START DATASET ENTRIES

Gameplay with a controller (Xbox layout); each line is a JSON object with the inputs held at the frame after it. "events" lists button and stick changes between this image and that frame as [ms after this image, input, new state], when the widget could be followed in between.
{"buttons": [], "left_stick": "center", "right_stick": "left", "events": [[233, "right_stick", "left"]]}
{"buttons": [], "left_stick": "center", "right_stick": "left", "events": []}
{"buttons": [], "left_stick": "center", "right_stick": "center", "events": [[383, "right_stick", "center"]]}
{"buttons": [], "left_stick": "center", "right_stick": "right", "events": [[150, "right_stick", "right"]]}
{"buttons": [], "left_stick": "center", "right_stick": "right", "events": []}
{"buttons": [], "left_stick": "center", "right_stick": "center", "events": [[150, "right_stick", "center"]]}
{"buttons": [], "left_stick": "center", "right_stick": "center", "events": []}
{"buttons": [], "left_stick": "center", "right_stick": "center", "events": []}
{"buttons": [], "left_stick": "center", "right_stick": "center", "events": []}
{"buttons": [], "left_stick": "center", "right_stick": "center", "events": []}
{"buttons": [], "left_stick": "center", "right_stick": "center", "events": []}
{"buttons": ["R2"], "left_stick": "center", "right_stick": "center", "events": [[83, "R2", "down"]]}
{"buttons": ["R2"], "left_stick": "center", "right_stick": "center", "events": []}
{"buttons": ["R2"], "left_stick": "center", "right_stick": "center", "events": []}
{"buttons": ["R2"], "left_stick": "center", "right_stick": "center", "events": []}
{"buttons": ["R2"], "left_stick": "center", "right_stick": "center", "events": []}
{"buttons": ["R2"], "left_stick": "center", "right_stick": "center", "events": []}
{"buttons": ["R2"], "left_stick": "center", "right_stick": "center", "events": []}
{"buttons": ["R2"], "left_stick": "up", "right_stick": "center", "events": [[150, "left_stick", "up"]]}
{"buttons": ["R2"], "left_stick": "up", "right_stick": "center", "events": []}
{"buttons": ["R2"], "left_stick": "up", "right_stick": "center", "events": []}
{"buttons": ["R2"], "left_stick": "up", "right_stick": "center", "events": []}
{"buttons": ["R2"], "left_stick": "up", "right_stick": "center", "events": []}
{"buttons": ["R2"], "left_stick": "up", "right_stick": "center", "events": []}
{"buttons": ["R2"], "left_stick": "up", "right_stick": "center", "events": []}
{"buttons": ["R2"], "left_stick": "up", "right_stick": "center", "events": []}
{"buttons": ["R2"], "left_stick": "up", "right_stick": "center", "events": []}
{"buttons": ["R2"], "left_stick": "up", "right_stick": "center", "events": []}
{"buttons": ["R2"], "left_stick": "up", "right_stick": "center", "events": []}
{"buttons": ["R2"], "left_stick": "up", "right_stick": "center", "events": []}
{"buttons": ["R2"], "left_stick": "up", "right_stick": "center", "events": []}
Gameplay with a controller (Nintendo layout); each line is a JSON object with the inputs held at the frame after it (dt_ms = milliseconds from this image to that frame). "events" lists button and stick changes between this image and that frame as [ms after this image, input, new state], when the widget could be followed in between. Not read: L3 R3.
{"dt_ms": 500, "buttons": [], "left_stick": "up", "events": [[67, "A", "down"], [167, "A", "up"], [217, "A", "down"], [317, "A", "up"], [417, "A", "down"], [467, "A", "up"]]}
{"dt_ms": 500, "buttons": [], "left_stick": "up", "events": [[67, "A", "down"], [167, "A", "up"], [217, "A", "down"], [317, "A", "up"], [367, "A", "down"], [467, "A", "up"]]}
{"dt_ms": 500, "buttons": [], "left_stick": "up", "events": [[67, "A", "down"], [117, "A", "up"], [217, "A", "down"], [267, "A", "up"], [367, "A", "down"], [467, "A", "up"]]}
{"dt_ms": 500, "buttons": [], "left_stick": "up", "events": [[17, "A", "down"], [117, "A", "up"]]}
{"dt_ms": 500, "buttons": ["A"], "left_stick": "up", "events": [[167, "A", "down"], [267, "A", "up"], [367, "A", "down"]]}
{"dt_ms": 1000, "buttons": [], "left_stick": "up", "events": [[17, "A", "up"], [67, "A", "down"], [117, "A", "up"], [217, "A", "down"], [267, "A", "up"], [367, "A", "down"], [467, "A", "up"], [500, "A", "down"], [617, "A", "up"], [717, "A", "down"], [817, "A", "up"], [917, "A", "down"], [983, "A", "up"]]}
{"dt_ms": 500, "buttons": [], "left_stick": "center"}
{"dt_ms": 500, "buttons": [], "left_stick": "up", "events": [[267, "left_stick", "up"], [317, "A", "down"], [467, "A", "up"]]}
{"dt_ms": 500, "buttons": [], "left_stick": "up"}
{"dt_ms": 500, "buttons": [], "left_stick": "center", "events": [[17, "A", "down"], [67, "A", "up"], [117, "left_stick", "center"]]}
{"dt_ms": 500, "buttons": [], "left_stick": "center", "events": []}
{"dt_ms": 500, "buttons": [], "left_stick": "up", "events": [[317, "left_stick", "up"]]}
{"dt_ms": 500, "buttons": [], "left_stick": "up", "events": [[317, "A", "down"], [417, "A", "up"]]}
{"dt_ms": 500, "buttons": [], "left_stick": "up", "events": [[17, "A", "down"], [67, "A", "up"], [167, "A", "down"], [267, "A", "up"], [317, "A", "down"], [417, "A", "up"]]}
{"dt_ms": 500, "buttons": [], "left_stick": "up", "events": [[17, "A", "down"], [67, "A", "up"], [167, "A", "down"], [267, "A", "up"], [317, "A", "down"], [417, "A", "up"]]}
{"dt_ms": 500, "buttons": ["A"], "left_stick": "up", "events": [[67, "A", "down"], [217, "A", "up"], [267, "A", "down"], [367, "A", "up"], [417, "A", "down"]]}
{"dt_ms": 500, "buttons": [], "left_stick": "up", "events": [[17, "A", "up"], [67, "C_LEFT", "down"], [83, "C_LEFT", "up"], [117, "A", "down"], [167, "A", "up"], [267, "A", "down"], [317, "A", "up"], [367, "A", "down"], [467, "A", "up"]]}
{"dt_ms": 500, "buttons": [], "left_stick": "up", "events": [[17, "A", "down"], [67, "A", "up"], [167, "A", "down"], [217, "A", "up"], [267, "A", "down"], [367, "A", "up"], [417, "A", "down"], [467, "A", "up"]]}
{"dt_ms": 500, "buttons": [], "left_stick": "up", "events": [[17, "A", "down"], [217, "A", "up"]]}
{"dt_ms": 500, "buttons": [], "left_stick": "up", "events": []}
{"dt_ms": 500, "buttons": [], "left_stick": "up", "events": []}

END DATASET ENTRIES

_WHAT IS NEEDED_.
Using the records above, report each line with the string "changes".

_TASK SOLUTION_.
Gameplay with a controller (Xbox layout); each line is a JSON object with the inputs held at the frame after it. "events" lists button and stick changes between this image and that frame as [ms after this image, input, new state], when the widget could be followed in between.
Gameplay with a controller (Nintendo layout); each line is a JSON object with the inputs held at the frame after it (dt_ms = milliseconds from this image to that frame). "events" lists button and stick changes between this image and that frame as [ms after this image, input, new state], when the widget could be followed in between. Not read: L3 R3.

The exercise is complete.